To-do item: Set out every line of text in the rows below as a numbered list, skipping blank lines. Leave the pictures out of your answer.

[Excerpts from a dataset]
======
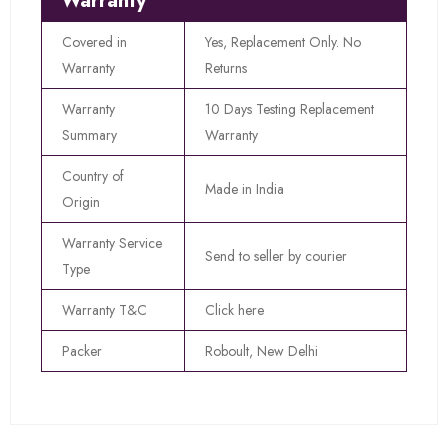
Warranty
Covered in
Yes, Replacement Only. No
Warranty
Returns
Warranty
10 Days Testing Replacement
Summary
Warranty
Country of
Made in India
Origin
Warranty Service
Send to seller by courier
Type
Warranty T&C
Click here
Packer
Roboult, New Delhi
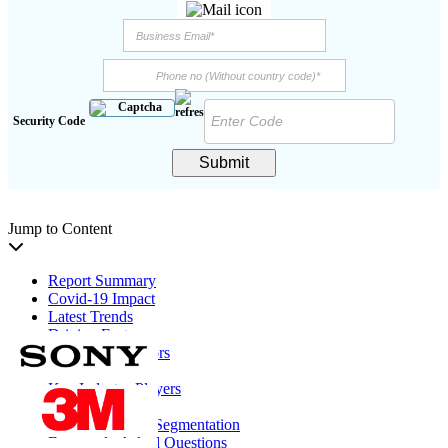
Security Code
Submit
Jump to Content
Report Summary
Covid-19 Impact
Latest Trends
Driving Factors
Restraining Factors
Segmentation
Key Industry Players
Report Coverage
Report Scope & Segmentation
Frequently Asked Questions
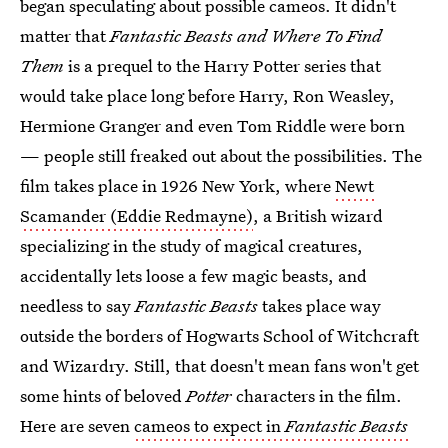
began speculating about possible cameos. It didn't
matter that
Fantastic Beasts
and Where To Find
Them
is a prequel to the Harry Potter series that
would take place long before Harry, Ron Weasley,
Hermione Granger and even Tom Riddle were born
— people still freaked out about the possibilities. The
film takes place in 1926 New York, where
Newt
Scamander (Eddie Redmayne)
, a British wizard
specializing in the study of magical creatures,
accidentally lets loose a few magic beasts, and
needless to say
Fantastic Beasts
takes place way
outside the borders of Hogwarts School of Witchcraft
and Wizardry. Still, that doesn't mean fans won't get
some hints of beloved
Potter
characters in the film.
Here are seven
cameos to expect in
Fantastic Beasts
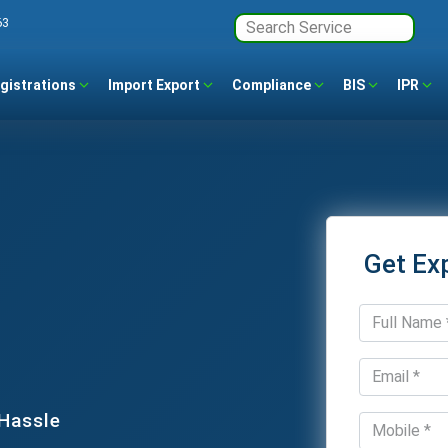
63
gistrations
Import Export
Compliance
BIS
IPR
Get Ex
 Hassle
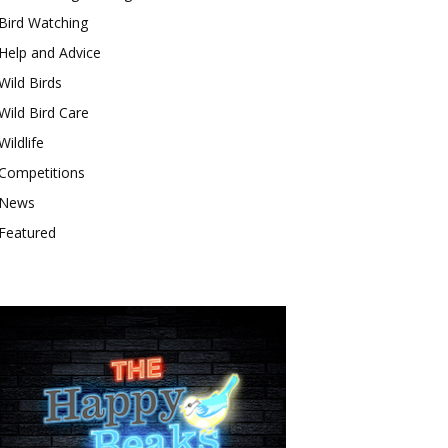
Bird Watching
Help and Advice
Wild Birds
Wild Bird Care
Wildlife
Competitions
News
Featured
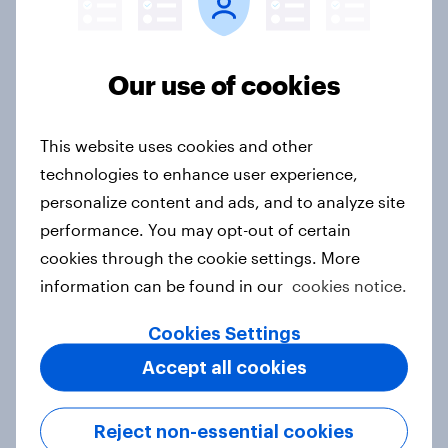
Australia Biggest Brand Movers
2026
Article
Our use of cookies
This website uses cookies and other
India Biggest Brand Movers 2026
technologies to enhance user experience,
Article
personalize content and ads, and to analyze site
performance. You may opt-out of certain
cookies through the cookie settings. More
Canada Biggest Brand Movers
information can be found in our
cookies notice.
2026
Cookies Settings
Article
Accept all cookies
Hong Kong Advertisers of the
Reject non-essential cookies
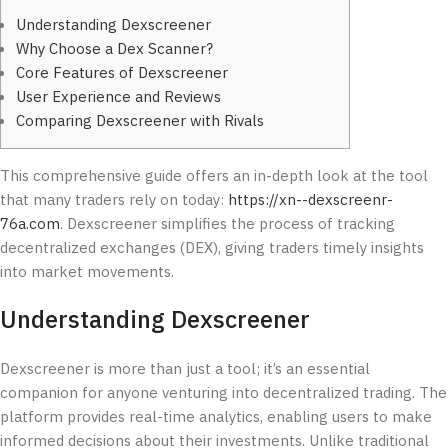
Understanding Dexscreener
Why Choose a Dex Scanner?
Core Features of Dexscreener
User Experience and Reviews
Comparing Dexscreener with Rivals
This comprehensive guide offers an in-depth look at the tool
that many traders rely on today:
https://xn--dexscreenr-
76a.com
. Dexscreener simplifies the process of tracking
decentralized exchanges (DEX), giving traders timely insights
into market movements.
Understanding Dexscreener
Dexscreener is more than just a tool; it’s an essential
companion for anyone venturing into decentralized trading. The
platform provides real-time analytics, enabling users to make
informed decisions about their investments. Unlike traditional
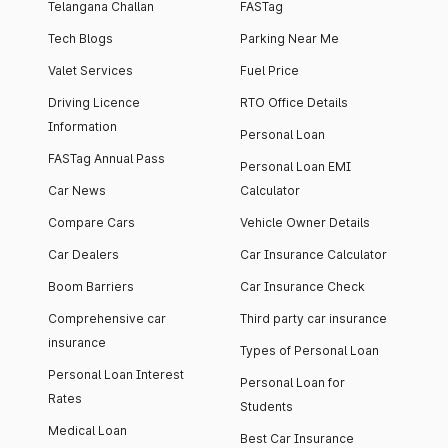
Telangana Challan
FASTag
Tech Blogs
Parking Near Me
Valet Services
Fuel Price
Driving Licence
RTO Office Details
Information
Personal Loan
FASTag Annual Pass
Personal Loan EMI
Car News
Calculator
Compare Cars
Vehicle Owner Details
Car Dealers
Car Insurance Calculator
Boom Barriers
Car Insurance Check
Comprehensive car
Third party car insurance
insurance
Types of Personal Loan
Personal Loan Interest
Personal Loan for
Rates
Students
Medical Loan
Best Car Insurance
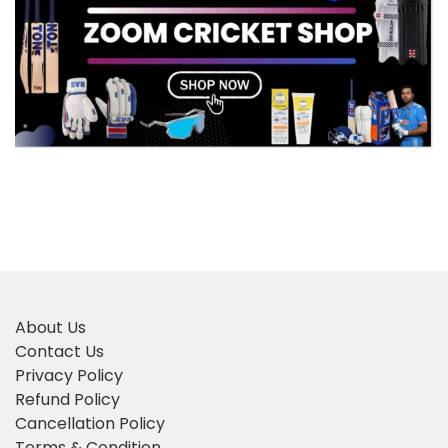
About Us
Contact Us
Privacy Policy
Refund Policy
Cancellation Policy
Terms & Condition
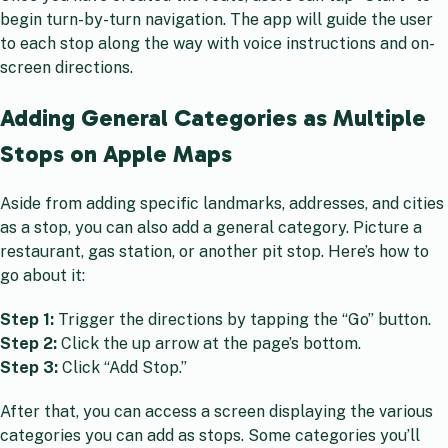
begin turn-by-turn navigation. The app will guide the user
to each stop along the way with voice instructions and on-
screen directions.
Adding General Categories as Multiple
Stops on Apple Maps
Aside from adding specific landmarks, addresses, and cities
as a stop, you can also add a general category. Picture a
restaurant, gas station, or another pit stop. Here’s how to
go about it:
Step 1:
Trigger the directions by tapping the “Go” button.
Step 2:
Click the up arrow at the page’s bottom.
Step 3:
Click “Add Stop.”
After that, you can access a screen displaying the various
categories you can add as stops. Some categories you’ll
======
Your response:
1. Warranty
2. Covered in
3. Yes, Replacement Only. No
4. Warranty
5. Returns
6. Warranty
7. 10 Days Testing Replacement
8. Summary
9. Warranty
10. Country of
11. Made in India
12. Origin
13. Warranty Service
14. Send to seller by courier
15. Type
16. Warranty T&C
17. Click here
18. Packer
19. Roboult, New Delhi
20. Security Code
21. Submit
22. Jump to Content
23. Report Summary
24. Covid-19 Impact
25. Latest Trends
26. Driving Factors
27. Restraining Factors
28. Segmentation
29. Key Industry Players
30. Report Coverage
31. Report Scope & Segmentation
32. Frequently Asked Questions
33. began speculating about possible cameos. It didn't
34. matter that
35. Fantastic Beasts
36. and Where To Find
37. Them
38. is a prequel to the Harry Potter series that
39. would take place long before Harry, Ron Weasley,
40. Hermione Granger and even Tom Riddle were born
41. — people still freaked out about the possibilities. The
42. film takes place in 1926 New York, where
43. Newt
44. Scamander (Eddie Redmayne)
45. , a British wizard
46. specializing in the study of magical creatures,
47. accidentally lets loose a few magic beasts, and
48. needless to say
49. Fantastic Beasts
50. takes place way
51. outside the borders of Hogwarts School of Witchcraft
52. and Wizardry. Still, that doesn't mean fans won't get
53. some hints of beloved
54. Potter
55. characters in the film.
56. Here are seven
57. cameos to expect in
58. Fantastic Beasts
59. 63
60. gistrations
61. Import Export
62. Compliance
63. BIS
64. IPR
65. Get Ex
66.  Hassle
67. Bird Watching
68. Help and Advice
69. Wild Birds
70. Wild Bird Care
71. Wildlife
72. Competitions
73. News
74. Featured
75. Australia Biggest Brand Movers
76. 2026
77. Article
78. Our use of cookies
79. This website uses cookies and other
80. India Biggest Brand Movers 2026
81. technologies to enhance user experience,
82. Article
83. personalize content and ads, and to analyze site
84. performance. You may opt-out of certain
85. cookies through the cookie settings. More
86. Canada Biggest Brand Movers
87. information can be found in our
88. cookies notice.
89. 2026
90. Cookies Settings
91. Article
92. Accept all cookies
93. Hong Kong Advertisers of the
94. Reject non-essential cookies
95. Understanding Dexscreener
96. Why Choose a Dex Scanner?
97. Core Features of Dexscreener
98. User Experience and Reviews
99. Comparing Dexscreener with Rivals
100. This comprehensive guide offers an in-depth look at the tool
101. that many traders rely on today:
102. https://xn--dexscreenr-
103. 76a.com
104. . Dexscreener simplifies the process of tracking
105. decentralized exchanges (DEX), giving traders timely insights
106. into market movements.
107. Understanding Dexscreener
108. Dexscreener is more than just a tool; it’s an essential
109. companion for anyone venturing into decentralized trading. The
110. platform provides real-time analytics, enabling users to make
111. informed decisions about their investments. Unlike traditional
112. Telangana Challan
113. FASTag
114. Tech Blogs
115. Parking Near Me
116. Valet Services
117. Fuel Price
118. Driving Licence
119. RTO Office Details
120. Information
121. Personal Loan
122. FASTag Annual Pass
123. Personal Loan EMI
124. Car News
125. Calculator
126. Compare Cars
127. Vehicle Owner Details
128. Car Dealers
129. Car Insurance Calculator
130. Boom Barriers
131. Car Insurance Check
132. Comprehensive car
133. Third party car insurance
134. insurance
135. Types of Personal Loan
136. Personal Loan Interest
137. Personal Loan for
138. Rates
139. Students
140. Medical Loan
141. Best Car Insurance
142. About Us
143. Contact Us
144. Privacy Policy
145. Refund Policy
146. Cancellation Policy
147. Terms & Condition
148. begin turn-by-turn navigation. The app will guide the user
149. to each stop along the way with voice instructions and on-
150. screen directions.
151. Adding General Categories as Multiple
152. Stops on Apple Maps
153. Aside from adding specific landmarks, addresses, and cities
154. as a stop, you can also add a general category. Picture a
155. restaurant, gas station, or another pit stop. Here’s how to
156. go about it:
157. Step 1:
158. Trigger the directions by tapping the “Go” button.
159. Step 2:
160. Click the up arrow at the page’s bottom.
161. Step 3:
162. Click “Add Stop.”
163. After that, you can access a screen displaying the various
164. categories you can add as stops. Some categories you’ll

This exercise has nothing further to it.